Among the records, which lines include "Kepala"? List them.

---------- Data records

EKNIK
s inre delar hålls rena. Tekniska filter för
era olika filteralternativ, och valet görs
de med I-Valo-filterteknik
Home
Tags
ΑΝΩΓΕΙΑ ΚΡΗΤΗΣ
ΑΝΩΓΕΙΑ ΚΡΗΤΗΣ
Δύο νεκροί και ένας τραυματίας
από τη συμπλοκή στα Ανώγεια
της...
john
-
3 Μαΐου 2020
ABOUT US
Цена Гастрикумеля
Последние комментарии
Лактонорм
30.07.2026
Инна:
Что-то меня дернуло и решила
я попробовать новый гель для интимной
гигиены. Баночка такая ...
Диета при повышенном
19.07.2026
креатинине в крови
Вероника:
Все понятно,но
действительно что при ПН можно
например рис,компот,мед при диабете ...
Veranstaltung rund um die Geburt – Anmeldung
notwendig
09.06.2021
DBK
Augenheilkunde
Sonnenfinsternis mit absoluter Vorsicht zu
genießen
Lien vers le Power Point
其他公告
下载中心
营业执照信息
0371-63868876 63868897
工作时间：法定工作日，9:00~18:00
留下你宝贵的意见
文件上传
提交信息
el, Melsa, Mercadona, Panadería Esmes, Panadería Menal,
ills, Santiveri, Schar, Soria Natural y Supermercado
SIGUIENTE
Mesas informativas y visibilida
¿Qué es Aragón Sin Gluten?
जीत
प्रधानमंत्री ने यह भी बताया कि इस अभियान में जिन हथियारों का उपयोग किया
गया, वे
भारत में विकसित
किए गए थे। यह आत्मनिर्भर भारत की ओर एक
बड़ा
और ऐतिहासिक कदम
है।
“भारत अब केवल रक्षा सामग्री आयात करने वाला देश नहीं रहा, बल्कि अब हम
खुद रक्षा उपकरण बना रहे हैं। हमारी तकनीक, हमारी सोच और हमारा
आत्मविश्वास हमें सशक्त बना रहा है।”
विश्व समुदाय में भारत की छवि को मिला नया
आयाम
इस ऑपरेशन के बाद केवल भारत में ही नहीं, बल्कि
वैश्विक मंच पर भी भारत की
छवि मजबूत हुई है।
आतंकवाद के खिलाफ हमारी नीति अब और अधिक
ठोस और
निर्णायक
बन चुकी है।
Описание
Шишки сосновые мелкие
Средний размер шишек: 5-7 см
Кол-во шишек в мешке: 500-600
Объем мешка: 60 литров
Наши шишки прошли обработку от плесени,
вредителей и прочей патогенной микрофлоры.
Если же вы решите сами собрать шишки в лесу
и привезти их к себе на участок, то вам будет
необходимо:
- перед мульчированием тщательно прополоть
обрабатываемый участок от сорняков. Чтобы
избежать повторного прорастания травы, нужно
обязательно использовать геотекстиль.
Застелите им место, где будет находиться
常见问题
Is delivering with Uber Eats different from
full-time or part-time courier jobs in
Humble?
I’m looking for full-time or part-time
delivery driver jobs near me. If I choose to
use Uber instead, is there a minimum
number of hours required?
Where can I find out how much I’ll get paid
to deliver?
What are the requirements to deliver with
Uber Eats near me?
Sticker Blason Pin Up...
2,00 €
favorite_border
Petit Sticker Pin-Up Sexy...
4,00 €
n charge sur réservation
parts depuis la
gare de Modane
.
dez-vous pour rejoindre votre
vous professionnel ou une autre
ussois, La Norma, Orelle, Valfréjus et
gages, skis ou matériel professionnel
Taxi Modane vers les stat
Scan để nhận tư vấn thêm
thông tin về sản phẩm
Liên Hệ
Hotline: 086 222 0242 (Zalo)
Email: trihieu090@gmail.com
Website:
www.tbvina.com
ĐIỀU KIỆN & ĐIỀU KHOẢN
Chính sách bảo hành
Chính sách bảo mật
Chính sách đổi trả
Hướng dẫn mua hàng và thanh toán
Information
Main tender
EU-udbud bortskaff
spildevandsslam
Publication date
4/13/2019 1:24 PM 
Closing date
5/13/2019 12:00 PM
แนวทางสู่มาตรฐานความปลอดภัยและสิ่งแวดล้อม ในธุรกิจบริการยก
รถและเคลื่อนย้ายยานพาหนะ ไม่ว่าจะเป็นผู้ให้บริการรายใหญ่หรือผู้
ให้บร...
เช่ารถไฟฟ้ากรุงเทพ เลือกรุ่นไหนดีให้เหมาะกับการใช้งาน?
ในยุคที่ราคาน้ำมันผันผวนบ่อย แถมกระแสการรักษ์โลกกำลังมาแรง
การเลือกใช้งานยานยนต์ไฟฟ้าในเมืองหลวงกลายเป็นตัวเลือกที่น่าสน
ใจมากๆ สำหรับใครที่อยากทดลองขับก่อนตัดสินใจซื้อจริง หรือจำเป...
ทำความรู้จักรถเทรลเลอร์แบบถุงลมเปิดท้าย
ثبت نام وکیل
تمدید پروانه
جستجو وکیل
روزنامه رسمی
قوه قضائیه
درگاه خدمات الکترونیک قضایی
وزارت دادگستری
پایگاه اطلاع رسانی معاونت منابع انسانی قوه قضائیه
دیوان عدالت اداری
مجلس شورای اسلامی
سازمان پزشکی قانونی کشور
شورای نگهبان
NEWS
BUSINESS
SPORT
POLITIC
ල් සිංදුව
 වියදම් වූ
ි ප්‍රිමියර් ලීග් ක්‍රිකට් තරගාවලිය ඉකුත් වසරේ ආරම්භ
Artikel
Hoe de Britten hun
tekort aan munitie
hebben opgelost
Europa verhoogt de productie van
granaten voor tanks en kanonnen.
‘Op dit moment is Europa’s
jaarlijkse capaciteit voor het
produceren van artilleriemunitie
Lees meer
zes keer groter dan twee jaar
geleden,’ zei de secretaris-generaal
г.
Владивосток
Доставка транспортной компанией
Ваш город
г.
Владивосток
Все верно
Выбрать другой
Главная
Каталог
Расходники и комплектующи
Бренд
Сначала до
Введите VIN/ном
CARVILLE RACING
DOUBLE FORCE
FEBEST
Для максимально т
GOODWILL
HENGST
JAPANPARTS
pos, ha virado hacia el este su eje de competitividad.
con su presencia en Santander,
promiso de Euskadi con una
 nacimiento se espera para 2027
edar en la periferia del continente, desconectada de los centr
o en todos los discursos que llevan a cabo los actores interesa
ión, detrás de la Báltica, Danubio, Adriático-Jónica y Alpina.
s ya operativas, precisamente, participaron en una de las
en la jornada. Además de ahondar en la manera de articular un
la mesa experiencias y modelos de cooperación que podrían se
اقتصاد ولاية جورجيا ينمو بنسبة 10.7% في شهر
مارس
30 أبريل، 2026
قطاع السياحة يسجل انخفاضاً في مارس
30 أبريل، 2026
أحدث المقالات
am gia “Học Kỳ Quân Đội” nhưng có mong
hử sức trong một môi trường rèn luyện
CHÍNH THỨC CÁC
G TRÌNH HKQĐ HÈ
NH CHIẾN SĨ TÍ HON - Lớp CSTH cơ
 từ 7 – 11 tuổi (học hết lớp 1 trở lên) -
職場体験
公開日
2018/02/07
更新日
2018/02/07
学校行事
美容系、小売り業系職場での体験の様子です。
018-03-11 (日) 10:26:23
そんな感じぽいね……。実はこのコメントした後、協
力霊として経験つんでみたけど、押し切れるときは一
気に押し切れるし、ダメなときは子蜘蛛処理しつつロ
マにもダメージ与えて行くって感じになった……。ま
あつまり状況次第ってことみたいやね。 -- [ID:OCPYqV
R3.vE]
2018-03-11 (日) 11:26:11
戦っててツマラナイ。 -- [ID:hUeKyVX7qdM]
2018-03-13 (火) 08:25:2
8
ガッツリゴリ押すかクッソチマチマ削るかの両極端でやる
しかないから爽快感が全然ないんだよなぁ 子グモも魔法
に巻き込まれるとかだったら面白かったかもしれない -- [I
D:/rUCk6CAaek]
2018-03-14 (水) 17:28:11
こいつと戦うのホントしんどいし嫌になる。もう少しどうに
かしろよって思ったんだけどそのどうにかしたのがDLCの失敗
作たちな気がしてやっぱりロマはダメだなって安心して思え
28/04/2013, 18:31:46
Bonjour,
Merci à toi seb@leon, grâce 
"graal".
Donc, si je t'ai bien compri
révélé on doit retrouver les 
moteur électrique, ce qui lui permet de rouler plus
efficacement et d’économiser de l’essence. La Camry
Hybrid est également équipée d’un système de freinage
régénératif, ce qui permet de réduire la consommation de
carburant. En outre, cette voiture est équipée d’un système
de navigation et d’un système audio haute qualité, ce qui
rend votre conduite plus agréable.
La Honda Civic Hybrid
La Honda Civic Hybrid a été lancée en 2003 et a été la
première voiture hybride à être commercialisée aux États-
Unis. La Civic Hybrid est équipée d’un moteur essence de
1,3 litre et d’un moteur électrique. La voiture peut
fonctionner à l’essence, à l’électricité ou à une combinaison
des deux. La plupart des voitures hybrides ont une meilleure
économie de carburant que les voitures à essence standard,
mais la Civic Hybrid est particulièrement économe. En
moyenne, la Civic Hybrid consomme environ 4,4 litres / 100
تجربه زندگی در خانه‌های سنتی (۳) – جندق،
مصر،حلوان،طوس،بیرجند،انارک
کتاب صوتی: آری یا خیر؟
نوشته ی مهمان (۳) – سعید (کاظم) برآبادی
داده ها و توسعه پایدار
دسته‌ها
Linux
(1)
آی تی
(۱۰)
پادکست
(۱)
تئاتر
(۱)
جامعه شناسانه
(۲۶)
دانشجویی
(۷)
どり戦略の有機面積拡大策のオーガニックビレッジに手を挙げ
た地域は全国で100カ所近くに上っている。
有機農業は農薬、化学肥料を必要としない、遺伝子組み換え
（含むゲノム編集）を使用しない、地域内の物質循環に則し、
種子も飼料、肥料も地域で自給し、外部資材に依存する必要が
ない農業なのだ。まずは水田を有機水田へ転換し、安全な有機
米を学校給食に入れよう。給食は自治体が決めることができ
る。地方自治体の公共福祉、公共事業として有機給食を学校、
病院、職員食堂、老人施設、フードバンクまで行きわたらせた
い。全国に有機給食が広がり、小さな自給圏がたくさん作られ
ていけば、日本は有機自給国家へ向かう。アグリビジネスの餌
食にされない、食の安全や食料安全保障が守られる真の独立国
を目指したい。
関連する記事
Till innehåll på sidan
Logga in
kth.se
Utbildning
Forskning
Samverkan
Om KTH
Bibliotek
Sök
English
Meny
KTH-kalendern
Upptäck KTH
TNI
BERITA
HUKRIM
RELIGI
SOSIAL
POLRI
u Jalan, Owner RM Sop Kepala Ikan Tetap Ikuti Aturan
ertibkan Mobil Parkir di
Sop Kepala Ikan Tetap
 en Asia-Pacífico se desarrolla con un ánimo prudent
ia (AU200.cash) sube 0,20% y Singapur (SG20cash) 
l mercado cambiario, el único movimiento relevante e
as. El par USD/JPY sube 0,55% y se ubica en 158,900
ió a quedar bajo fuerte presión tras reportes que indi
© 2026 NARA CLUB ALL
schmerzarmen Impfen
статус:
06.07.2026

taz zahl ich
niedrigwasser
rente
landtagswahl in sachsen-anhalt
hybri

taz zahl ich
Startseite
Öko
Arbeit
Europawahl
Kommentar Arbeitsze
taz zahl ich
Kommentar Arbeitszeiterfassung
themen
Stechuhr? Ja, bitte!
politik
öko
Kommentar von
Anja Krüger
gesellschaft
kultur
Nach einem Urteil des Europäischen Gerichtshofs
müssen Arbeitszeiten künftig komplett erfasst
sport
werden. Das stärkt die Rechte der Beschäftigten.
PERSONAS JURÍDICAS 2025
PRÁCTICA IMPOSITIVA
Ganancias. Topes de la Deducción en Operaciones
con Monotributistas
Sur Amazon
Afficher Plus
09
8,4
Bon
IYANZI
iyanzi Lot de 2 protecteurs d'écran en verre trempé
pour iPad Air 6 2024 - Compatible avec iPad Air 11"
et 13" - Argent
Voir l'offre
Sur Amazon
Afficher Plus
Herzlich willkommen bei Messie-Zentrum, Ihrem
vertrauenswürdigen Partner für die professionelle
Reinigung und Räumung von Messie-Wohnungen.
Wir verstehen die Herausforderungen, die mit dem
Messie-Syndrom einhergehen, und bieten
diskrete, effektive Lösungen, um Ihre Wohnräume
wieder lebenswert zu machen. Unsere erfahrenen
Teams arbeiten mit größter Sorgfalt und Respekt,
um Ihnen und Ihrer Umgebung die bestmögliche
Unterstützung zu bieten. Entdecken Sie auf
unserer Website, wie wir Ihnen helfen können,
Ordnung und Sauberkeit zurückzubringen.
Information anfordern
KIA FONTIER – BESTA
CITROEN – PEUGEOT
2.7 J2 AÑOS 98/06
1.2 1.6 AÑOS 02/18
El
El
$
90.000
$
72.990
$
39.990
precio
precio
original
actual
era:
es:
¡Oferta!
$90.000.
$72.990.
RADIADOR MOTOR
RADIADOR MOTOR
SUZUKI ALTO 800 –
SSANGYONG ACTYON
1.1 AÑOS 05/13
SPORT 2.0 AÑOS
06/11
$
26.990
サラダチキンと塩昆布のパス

--------------------

**Response to the task**
u Jalan, Owner RM Sop Kepala Ikan Tetap Ikuti Aturan
Sop Kepala Ikan Tetap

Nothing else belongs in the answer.